Exercise set
a - From the article on Greg Lookerse's exhibition, copy the passage between "For his solo" and "the written word.", inclusive.
b - Answer these questions using the article on Greg Lookerse's exhibition:
(i) What is the title of his solo exhibition?
(ii) What did he grow on top of the torn pages?
(iii) At which museum is the exhibit on display, and through what date?

By Taryn Plumb
Harvard, MA – “Moby Dick”: Herman Melville’s classic tale of obsession. Adored by academics and mere lovers of the English word; abhorred by others forced to dissect and regurgitate it in high school and college.
But for Greg Lookerse? It’s not only an inspiration for art — it is art.
For his solo exhibition, “Literary Soil,” the California-born artist tore pages from his copy of the 1851 classic, then smeared them with pigments to simulate roiling waves or thick oil slicks, and grew salt crystals atop them to create a briny, crusty sensation.
The end result is a tactile representation of the written word.
“Overall the show for me is about the roots and ideas that come from reading,” said Lookerse, “and so each piece is somehow tied to a specific book or story or legend or myth.”
The exhibit will be on display at Fruitlands Museum in Harvard, Mass., through August 20; the work was crafted during Lookerse’s 2017 artist-in-residence at both Fruitlands and The Old Manse in Concord.

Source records
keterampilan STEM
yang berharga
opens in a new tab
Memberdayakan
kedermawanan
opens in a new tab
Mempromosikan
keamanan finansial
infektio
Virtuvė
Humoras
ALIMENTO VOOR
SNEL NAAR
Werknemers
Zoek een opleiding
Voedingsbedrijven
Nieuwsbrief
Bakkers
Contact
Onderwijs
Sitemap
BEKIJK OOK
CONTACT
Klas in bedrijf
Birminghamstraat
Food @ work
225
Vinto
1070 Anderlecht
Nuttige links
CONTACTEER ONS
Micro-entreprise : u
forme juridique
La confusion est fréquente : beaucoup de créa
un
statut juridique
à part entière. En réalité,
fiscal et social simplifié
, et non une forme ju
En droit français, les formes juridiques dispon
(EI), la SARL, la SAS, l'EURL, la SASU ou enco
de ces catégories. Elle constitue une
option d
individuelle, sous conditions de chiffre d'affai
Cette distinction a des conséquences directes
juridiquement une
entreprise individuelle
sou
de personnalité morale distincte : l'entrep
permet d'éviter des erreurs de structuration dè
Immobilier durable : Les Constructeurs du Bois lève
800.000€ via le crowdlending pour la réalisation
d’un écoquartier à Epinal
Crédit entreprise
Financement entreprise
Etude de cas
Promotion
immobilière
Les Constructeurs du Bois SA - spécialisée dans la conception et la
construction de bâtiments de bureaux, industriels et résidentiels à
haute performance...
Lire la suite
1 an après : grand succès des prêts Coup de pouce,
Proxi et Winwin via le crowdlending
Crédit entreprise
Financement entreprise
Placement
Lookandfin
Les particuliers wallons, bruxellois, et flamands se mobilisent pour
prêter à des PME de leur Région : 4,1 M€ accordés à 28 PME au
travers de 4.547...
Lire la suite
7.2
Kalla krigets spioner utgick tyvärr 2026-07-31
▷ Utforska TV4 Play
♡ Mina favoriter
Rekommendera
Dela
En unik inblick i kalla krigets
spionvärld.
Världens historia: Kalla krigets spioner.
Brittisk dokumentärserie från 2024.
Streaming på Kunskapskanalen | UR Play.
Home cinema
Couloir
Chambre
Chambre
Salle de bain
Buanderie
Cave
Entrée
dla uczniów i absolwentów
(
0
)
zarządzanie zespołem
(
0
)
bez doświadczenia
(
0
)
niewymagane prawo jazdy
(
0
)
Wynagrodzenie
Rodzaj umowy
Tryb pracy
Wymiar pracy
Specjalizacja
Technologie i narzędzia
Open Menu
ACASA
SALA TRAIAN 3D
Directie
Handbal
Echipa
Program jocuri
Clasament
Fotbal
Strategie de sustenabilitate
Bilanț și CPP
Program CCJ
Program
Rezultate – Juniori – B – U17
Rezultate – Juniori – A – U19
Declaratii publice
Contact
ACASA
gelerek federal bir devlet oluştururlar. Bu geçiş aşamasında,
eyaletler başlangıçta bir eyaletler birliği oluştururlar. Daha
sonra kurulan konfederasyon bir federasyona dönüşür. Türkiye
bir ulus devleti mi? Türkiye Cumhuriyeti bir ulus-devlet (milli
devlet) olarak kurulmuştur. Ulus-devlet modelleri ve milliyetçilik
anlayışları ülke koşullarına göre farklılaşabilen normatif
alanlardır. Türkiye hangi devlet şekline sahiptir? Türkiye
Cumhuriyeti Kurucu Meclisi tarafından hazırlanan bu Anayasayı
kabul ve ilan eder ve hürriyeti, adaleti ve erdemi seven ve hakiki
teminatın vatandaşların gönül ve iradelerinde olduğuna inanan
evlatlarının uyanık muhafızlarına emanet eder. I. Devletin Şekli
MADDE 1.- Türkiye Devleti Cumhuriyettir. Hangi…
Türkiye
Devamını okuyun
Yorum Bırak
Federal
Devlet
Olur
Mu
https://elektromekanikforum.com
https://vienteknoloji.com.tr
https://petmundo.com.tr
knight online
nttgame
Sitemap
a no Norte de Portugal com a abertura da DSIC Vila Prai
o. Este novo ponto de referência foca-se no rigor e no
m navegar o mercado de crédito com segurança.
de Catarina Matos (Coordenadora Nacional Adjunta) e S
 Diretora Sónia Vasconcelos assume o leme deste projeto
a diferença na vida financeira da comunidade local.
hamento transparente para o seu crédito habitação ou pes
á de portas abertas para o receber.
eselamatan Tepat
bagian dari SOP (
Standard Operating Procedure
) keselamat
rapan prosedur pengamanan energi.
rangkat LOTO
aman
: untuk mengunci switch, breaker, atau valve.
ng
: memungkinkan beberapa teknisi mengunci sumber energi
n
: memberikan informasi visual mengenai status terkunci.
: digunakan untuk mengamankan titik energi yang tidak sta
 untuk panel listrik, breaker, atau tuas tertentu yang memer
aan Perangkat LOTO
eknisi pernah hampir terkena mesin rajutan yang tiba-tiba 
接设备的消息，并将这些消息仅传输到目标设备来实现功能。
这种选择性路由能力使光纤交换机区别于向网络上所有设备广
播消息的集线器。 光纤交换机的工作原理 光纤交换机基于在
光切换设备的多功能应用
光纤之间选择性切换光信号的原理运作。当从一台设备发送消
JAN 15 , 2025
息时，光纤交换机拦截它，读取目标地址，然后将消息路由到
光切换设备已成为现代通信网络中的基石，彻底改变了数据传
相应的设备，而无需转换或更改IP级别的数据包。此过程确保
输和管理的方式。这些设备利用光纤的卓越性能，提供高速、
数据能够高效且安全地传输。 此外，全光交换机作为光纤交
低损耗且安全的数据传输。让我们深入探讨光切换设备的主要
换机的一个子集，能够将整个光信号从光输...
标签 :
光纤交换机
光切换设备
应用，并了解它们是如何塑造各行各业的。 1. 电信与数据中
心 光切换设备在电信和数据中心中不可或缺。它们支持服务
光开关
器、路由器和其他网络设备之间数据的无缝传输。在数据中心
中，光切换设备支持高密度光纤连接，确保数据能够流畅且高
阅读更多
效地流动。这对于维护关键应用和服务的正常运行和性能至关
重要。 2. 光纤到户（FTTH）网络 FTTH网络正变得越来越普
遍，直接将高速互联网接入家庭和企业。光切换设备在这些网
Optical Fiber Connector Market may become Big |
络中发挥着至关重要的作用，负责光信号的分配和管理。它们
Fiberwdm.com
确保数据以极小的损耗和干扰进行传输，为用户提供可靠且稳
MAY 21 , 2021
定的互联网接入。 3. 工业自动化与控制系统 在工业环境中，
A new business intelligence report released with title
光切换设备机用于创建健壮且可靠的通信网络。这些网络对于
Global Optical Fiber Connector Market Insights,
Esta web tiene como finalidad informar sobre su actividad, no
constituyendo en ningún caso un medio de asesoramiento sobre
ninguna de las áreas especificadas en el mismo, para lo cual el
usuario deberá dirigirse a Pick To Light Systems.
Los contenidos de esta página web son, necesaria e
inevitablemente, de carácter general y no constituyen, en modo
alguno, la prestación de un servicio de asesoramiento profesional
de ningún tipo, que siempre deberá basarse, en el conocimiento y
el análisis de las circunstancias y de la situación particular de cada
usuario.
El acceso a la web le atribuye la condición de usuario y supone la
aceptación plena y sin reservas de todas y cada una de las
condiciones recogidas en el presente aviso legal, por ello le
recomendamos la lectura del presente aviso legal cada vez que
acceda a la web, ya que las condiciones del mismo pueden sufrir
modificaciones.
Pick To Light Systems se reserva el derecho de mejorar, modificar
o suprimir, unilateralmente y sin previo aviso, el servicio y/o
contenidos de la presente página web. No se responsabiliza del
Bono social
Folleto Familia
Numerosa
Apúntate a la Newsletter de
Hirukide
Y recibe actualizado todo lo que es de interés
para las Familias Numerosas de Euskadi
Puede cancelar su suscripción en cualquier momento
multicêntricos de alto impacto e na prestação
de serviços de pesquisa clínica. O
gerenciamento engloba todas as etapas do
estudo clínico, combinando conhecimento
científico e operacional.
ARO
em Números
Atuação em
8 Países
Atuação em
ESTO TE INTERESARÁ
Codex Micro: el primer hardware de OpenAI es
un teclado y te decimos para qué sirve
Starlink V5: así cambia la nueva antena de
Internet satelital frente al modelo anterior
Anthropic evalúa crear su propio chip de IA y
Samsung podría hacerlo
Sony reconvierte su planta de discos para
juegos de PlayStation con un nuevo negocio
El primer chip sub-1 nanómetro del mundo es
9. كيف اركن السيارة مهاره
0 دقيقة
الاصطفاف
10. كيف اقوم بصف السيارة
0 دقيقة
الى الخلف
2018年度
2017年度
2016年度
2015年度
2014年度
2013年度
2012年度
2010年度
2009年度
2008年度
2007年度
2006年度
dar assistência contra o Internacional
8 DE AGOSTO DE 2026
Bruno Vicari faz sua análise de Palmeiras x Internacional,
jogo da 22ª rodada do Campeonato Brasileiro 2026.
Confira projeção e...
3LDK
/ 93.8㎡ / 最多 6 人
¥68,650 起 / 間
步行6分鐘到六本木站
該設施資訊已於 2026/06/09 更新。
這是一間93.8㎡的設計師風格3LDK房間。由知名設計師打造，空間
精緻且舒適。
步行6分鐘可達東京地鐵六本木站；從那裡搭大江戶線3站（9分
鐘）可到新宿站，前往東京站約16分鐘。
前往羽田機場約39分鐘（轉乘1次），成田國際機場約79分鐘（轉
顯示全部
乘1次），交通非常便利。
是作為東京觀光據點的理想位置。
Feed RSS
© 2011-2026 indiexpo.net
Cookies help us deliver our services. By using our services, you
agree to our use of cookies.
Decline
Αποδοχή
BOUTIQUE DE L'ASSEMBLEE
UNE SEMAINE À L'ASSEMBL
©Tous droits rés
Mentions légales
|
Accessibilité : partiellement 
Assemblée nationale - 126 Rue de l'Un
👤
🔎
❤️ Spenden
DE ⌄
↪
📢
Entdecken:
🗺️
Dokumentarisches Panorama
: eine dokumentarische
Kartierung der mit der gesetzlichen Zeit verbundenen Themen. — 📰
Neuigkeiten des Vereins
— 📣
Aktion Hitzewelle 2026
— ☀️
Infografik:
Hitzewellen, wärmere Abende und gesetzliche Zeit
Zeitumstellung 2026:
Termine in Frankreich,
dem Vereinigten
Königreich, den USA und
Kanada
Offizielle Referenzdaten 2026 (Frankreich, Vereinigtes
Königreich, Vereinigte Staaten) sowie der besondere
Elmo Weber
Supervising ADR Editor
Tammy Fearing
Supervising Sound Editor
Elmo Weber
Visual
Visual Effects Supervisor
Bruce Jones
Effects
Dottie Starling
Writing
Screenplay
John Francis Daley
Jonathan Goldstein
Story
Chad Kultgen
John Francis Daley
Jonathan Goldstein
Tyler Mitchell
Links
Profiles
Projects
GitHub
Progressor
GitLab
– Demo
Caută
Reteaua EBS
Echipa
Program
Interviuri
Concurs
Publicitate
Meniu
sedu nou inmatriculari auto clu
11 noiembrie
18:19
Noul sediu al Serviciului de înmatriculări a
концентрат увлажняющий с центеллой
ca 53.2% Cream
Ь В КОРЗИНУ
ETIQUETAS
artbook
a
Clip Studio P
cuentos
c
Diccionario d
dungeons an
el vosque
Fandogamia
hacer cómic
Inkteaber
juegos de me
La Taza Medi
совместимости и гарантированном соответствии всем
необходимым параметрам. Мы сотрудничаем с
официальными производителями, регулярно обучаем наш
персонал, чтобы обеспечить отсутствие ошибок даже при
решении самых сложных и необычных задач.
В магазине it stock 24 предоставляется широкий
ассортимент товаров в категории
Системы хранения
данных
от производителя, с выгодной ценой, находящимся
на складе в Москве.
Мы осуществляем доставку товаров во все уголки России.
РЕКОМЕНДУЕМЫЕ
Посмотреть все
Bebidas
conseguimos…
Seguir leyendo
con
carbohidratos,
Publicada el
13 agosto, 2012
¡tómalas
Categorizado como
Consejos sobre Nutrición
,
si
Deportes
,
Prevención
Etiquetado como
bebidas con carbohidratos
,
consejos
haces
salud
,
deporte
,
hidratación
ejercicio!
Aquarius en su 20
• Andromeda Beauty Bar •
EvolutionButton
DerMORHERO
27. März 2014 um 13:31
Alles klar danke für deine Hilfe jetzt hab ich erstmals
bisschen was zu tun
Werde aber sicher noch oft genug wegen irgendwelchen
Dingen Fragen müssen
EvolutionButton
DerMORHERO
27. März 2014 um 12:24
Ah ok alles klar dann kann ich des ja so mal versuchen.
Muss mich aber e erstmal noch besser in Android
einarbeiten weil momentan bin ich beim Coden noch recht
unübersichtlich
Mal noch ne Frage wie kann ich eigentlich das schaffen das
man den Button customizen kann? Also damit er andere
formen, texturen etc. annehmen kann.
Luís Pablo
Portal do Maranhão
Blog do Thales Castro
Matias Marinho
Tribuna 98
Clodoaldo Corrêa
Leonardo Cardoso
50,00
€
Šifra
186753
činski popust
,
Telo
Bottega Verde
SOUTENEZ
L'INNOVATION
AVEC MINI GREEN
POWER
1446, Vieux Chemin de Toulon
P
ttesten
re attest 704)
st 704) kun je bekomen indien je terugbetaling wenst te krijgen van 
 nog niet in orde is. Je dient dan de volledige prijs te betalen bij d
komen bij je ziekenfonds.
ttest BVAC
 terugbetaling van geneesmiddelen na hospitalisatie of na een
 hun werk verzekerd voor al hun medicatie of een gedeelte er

Answers for each item
a -
For his solo exhibition, “Literary Soil,” the California-born artist tore pages from his copy of the 1851 classic, then smeared them with pigments to simulate roiling waves or thick oil slicks, and grew salt crystals atop them to create a briny, crusty sensation.
The end result is a tactile representation of the written word.

b -
(i) "Literary Soil"
(ii) Salt crystals
(iii) Fruitlands Museum in Harvard, Mass., through August 20